株主総会関連業務やグループ内再編も以前はやっていましたが、今は私の担当からは外れています。
【今後企業法務を目指す人たちへのひとこと】
メーカーに限らず(と思いますが)どの会社も厳しいコストダウン競争・グローバル競争にさらされています。そんな中でコスト部門である管理部門を希望する意味を感じられる人が双方にとって望ましいと思います。
今やインハウスローヤーの数が700人以上、彼ら・彼女らが活躍する時代が来る時のことを考えると、これからは司法試験に受かっておいた方がよいのかもしれませんね。

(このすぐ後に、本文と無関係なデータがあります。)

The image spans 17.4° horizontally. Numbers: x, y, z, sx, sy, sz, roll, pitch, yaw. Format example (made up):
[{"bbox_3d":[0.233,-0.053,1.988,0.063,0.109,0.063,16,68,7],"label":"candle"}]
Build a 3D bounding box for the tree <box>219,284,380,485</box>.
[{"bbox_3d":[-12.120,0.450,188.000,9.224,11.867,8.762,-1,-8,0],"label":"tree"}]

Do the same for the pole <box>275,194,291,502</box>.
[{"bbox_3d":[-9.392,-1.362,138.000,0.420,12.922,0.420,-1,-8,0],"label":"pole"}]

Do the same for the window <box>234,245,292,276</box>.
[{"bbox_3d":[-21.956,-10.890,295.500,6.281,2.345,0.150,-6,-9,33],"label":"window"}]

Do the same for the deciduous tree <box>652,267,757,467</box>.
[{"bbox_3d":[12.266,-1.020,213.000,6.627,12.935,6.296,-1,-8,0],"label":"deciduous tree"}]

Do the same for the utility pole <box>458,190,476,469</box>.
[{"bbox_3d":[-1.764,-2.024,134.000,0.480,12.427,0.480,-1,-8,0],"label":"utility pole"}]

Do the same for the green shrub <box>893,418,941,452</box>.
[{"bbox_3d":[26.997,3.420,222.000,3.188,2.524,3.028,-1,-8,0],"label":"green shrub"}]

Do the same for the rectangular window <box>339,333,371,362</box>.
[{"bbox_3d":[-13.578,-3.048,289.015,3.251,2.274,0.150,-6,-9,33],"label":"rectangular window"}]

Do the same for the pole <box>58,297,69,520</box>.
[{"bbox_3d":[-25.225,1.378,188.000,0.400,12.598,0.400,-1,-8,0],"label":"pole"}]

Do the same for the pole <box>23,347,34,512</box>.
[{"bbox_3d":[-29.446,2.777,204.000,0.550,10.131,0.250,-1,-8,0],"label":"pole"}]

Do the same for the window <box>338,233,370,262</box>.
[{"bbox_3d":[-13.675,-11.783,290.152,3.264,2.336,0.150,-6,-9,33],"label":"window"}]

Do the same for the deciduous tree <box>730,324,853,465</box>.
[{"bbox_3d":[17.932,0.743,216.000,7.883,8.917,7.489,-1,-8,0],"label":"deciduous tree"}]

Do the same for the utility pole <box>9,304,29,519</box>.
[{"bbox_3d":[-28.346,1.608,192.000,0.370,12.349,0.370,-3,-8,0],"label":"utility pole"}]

あと英語は鍛えておいて絶対に損はありません。
(2012年12月14日)

第3回 大学教員       【回答者】大島会員(大阪経済法科大学)
【いつ、法律で仕事をしようと考えたのですか?】
大学を卒業して某地銀に勤務をしていたのですが、その際金融機関と取引先企業の関係は公平であるべきだと感じることがあり、債権者・債務者の双方にとって公平な制度はどうあるべきか、という問題意識を持ったことがきっかけです。
【企業法務を仕事とするためにやったこと】
私は経済学部出身であったため、まずは法律に関する知識を得る必要があると感じました。銀行員の当時は六法が何かもわからない状態でしたが、ちょうど法科大学院の制度が創設される時期であり、そのことを新聞で知って、法科大学院に入学しました。
【現在の主たる業務(研究内容)は?】
大学教員ですので実務を行っているわけではありません。ただし、企業法務は私の研究対象である民法、特に担保制度に密接に関連しています。その中でも特に、不動産や動産、債権を利用した資金調達に関心があり、いわゆる動産・債権譲渡特例法を利用した資金調達を研究しています。
【今後企業法務を目指す人たちへのひとこと】
私は銀行員時代を含め企業法務の経験はほとんどありませんが、振り返ってみると、法律を学ぶ際には①問題点はどこにあるのか、②学んだ制度がどのような状況で具体的に利用されるのか、という点を常に意識していれば、理解が深まり、実際に使う場合に有用だと思います。
(2012年12月18日)

第4回(最終回) 弁護士      【回答者】吉田会員(栄光総合法律事務所)
【いつ、法律で仕事をしようと考えたのですか?】
大学4年生の頃です。大学時代は文学部で倫理学を専攻していたのですが、就職活動に有利になるかなと考えて大学3年生の時に法律の勉強を始めたんです。その後、どんどん法律の勉強にのめり込んでいきました。大学4年生の時には法律を使った仕事をしたいと思うようになり、弁護士を目指しました。
【企業法務を仕事とするためにやったこと】
大学時代に目指した弁護士は一度あきらめてしまい、一旦は会社に就職しました。しかし、法律の仕事をしたいという思いが再び湧き上がり、思い切って法科大学院に入学し、勉強のかいもあって(笑)、無事に一発で弁護士になることができました。弁護士になってからは、企業法務を中心に取り扱っている法律事務所に絞った就職活動をしました。
【現在の主たる業務(研究内容)は?】
私が勤務する法律事務所は、様々な規模・業種の会社をクライアントとする事務所なので、企業法務に関する多様な案件を経験することができています。私自身は、債権回収案件や取引上のトラブルに関する案件を主に担当しています。それに、顧問先企業の契約書のリーガルチェックも担当しています。
【今後企業法務を目指す人たちへのひとこと】
会社法、労働法、知的財産法、倒産法、消費者法、環境法など、企業法務を担当する弁護士が学ぶべき法律分野は多岐にわたります。企業活動に関する様々な法律問題に対応できるよう、学び続ける姿勢が重要です。